Faux-fuyants et vraies questions

Les discussions entre les bailleurs de fonds et les autorités prennent de plus en plus souvent des allures de dialogue de sourds.

Publié le 23 octobre 2005 Lecture : 3 minutes.

Les sourires de façade, les bonnes manières diplomatiques, les chaudes poignées de main échangées lors des rencontres officielles ne sauraient cacher les détestables relations qu’entretiennent les bailleurs de fonds et le régime de Laurent Gbagbo. Dès l’arrêt des premiers remboursements du pays, au lendemain du 19 septembre 2002, les bailleurs de fonds se sont empressés de couper les vivres au pouvoir en place. Depuis, les relations se sont dégradées au fur et à mesure que les exactions se multipliaient contre les étrangers et les ressortissants du Nord, sans oublier les victimes des escadrons de la mort. Pour garantir la sécurité de son personnel, la Banque africaine de développement (BAD) a délocalisé – jusqu’à nouvel ordre – son siège d’Abidjan à Tunis. Les personnels de l’Agence française de développement (AFD) se sont repliés sur Paris et la Banque mondiale a réduit ses effectifs sur place.
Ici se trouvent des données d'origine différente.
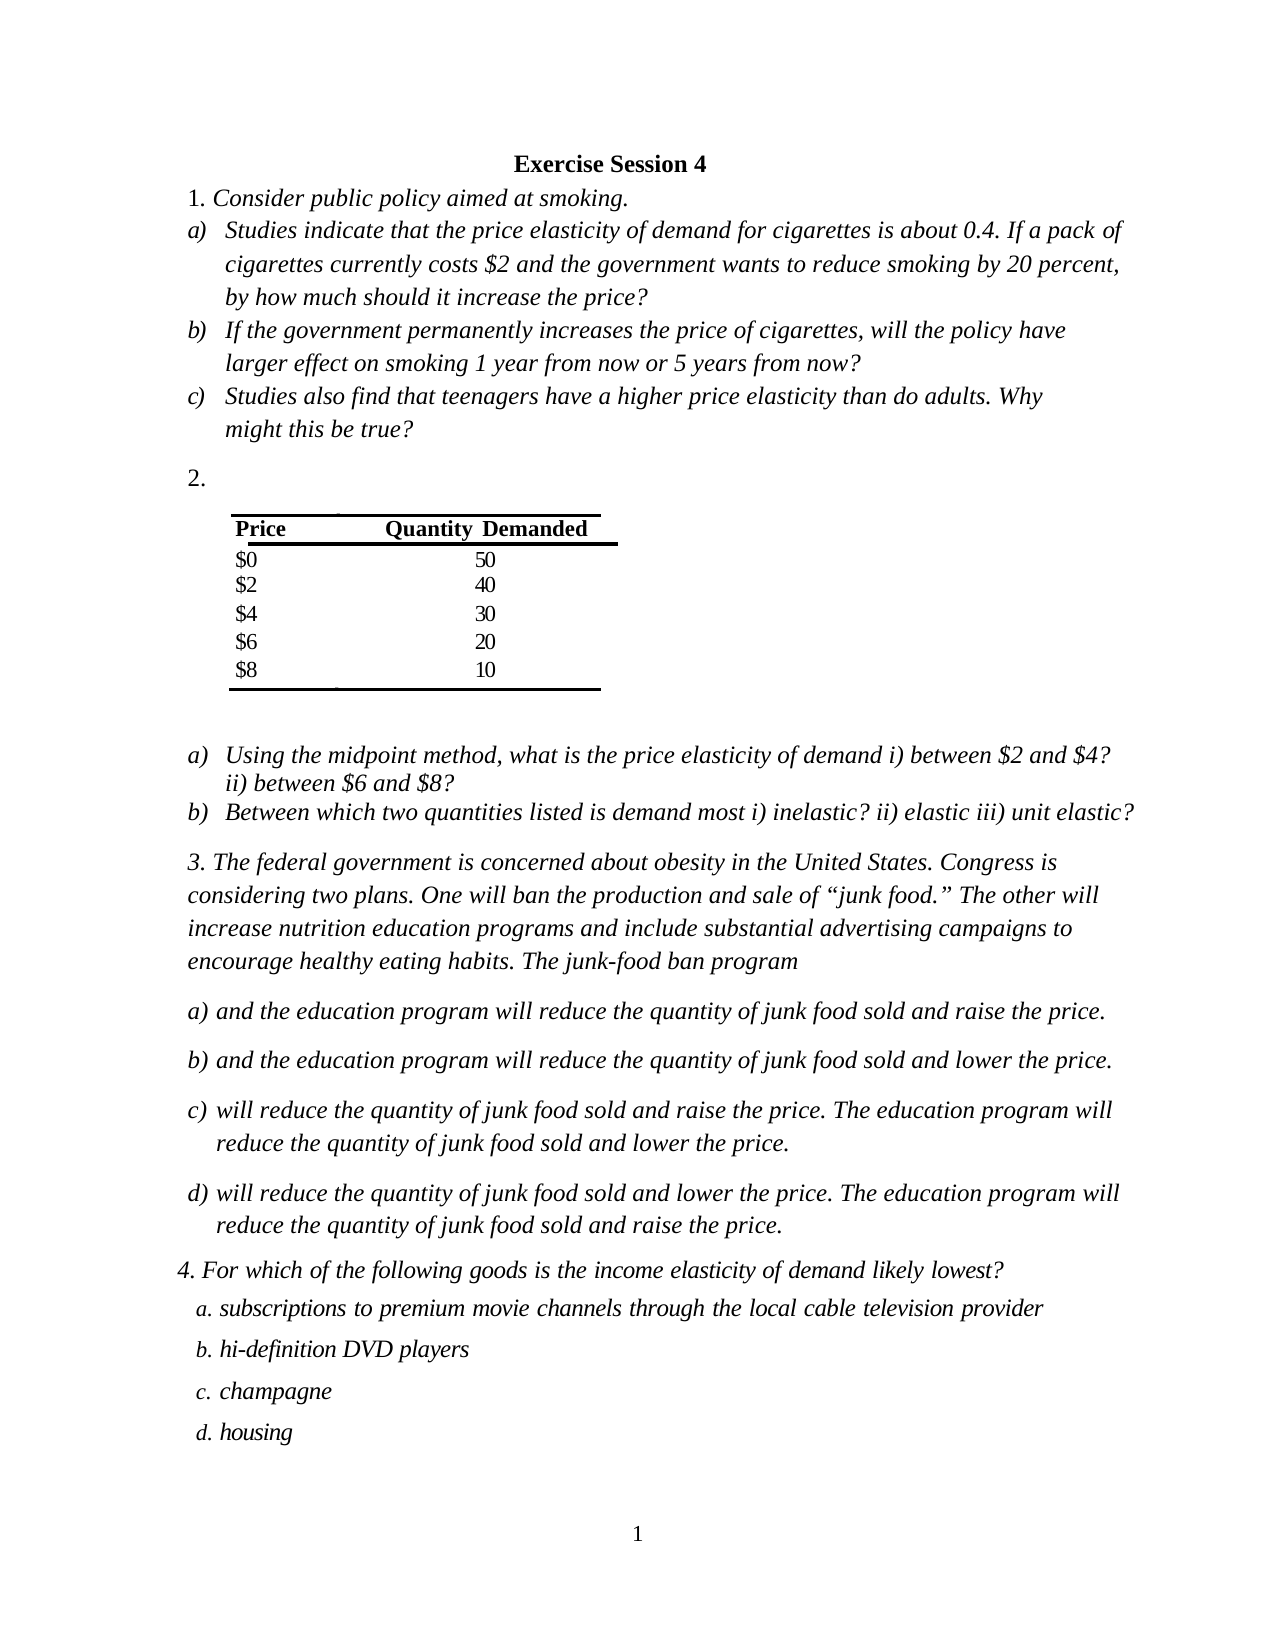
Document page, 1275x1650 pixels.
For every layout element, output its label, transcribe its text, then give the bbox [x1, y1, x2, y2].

list will reduce the quantity of junk food sold and lower the price. The education program will reduce the quantity of junk food sold and raise the price. [187, 1178, 1120, 1239]
list Between which two quantities listed is demand most i) inelastic? ii) elastic iii) unit elastic? [187, 797, 1135, 826]
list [177, 1255, 1135, 1284]
text $8 10 [235, 656, 1135, 682]
text Price Quantity Demanded [235, 509, 1135, 542]
list Studies also find that teenagers have a higher price elasticity than do adults. Why might this be true? [187, 381, 1106, 443]
text 2. [187, 463, 1135, 492]
list and the education program will reduce the quantity of junk food sold and lower the price. [187, 1046, 1135, 1074]
text $4 30 [235, 600, 1135, 626]
list Studies indicate that the price elasticity of demand for cigarettes is about 0.4. If a pack of cigarettes currently costs $2 and the government wants to reduce smoking by 20 percent, by how much should it increase the price? [187, 216, 1121, 310]
list subscriptions to premium movie channels through the local cable television provider [196, 1293, 1135, 1322]
list Using the midpoint method, what is the price elasticity of demand i) between $2 and $4? ii) between $6 and $8? [187, 740, 1135, 797]
list champagne [196, 1376, 1135, 1404]
list will reduce the quantity of junk food sold and raise the price. The education program will reduce the quantity of junk food sold and lower the price. [187, 1096, 1113, 1157]
text 1. Consider public policy aimed at smoking. [187, 183, 1135, 211]
list housing [196, 1417, 1135, 1445]
text $6 20 [235, 628, 1135, 654]
text 3. The federal government is concerned about obesity in the United States. Congress is considering two plans. One will ban the production and sale of “junk food.” The other will increase nutrition education programs and include substantial advertising campaigns to encourage healthy eating habits. The junk-food ban program [187, 847, 1101, 975]
list hi-definition DVD players [196, 1334, 1135, 1363]
subtitle Exercise Session 4 [505, 149, 714, 178]
list and the education program will reduce the quantity of junk food sold and raise the price. [187, 996, 1135, 1024]
text $2 40 [235, 572, 1135, 598]
list If the government permanently increases the price of cigarettes, will the policy have larger effect on smoking 1 year from now or 5 years from now? [187, 315, 1066, 376]
text $0 50 [235, 547, 1135, 572]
À l’exception de ceux de l’Union européenne, qui continune de financer plusieurs projets de développement dans le domaine des infrastructures et de l’agriculture notamment, la majorité des décaissements internationaux est suspendue. Mais, officiellement, les discussions se poursuivent. Les experts du Fonds monétaire international (FMI), qui doivent donner leur blanc-seing pour la reprise de la coopération, ont renoué les contacts avec les autorités en mai et septembre derniers lors de deux missions à Abidjan au cours desquelles ils ont fixé les préalables à la mise en oeuvre d’une assistance d’urgence postconflit (AUPC) : le déploiement de l’administration sur l’ensemble du territoire ainsi que des conditions de sécurité suffisantes, caractérisées par un début effectif du processus de désarmement, de démobilisation et de réinsertion (DDR).
« Ces préalables sont des faux-fuyants… Je suis agacé parce que je considère que la mission du FMI est justement d’aider ceux qui sont en difficulté. Notre difficulté à nous est que nous recherchons des moyens pour réussir la sortie de crise », déclare le ministre ivoirien de l’Économie et des Finances, Paul-Antoine Bohoun Bouabré.
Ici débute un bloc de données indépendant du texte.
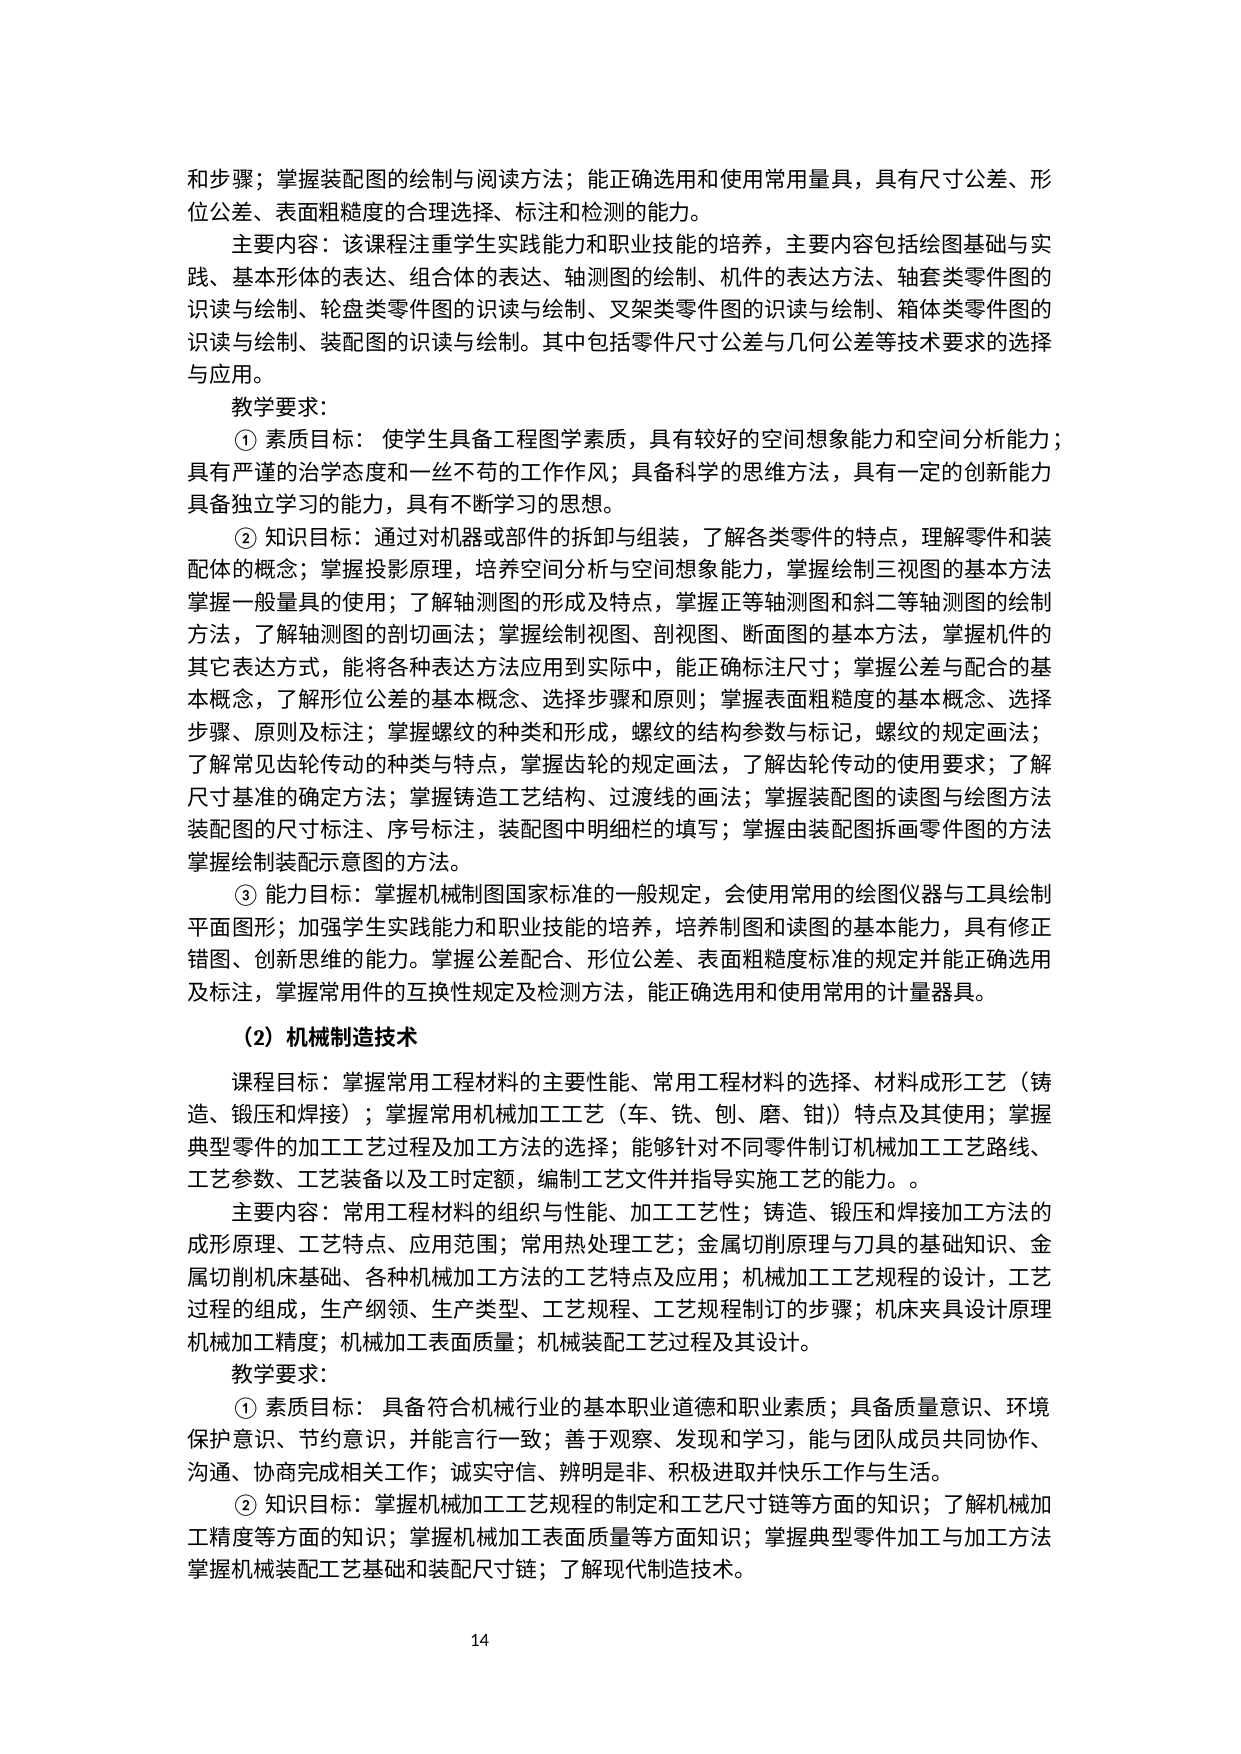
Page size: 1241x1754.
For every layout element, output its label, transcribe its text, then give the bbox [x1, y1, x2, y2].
La reprise de la coopération est également liée à l’apurement des arriérés de paiement qui s’élèvent à 135 milliards de F CFA (environ 205 millions d’euros) auprès de la Banque mondiale et de 205 milliards (312,5 millions d’euros) pour la BAD. Selon l’aide-mémoire de la mission de septembre, Abidjan envisage de régler ses dettes en émettant des bons du Trésor sur le marché régional par l’entremise de la BCEAO (Banque centrale des États de l’Afrique de l’Ouest). Les conditions et les modalités de mise en oeuvre de cette opération sont actuellement à l’étude.
Mais la liste des injonctions des hommes de Washington ne s’arrête pas là. Le FMI et la Banque mondiale, qui ont cherché à mettre leur nez dans les comptes du cacao, du pétrole et des régies financières du pays, n’ont pas obtenu entière satisfaction et demandent des ajustements. Dans leur collimateur, les organes de gestion de la filière cacao qualifiés d’opaque, les comptes « occultes » du secteur pétrolier, et la Banque nationale d’investissement (BNI, ex-Caisse autonome d’amortissement), accusée de servir de caisse noire pour le régime. Cet établissement est dirigé par Victor Nembelissini, qui passe pour l’homme lige du ministre de l’Économie et des Finances. Il n’est un secret pour personne que la communauté internationale aimerait bien se débarrasser du grand argentier du pays, jugé peu coopératif avec les partenaires étrangers.
Du côté du pouvoir, on tolère de moins en moins l’immixtion des bailleurs de fonds dans la politique économique du pays, et l’on considère qu’il s’agit d’une atteinte à la souveraineté nationale. Malgré la crise, soulignent les autorités, « l’économie ne s’est pas effondrée et renoue avec la croissance ». Le ministère de l’Économie et des Finances table sur une progression du PIB de 1,5 % en 2005. Si les comptes de l’État semblent tenir le coup, les secteurs de l’éducation, de la santé et du développement rural pâtissent d’un manque de financements. Routes, hôpitaux, écoles… la grande majorité des infrastructures et services publics se détériore de jour en jour. En n’honorant pas ses remboursements auprès des institutions financières internationales, l’État ivoirien se prive de moyens financiers pour mener à bien ses projets de développement, retarde la mise en place du processus d’annulation de la dette et hypothèque l’avenir de sa population.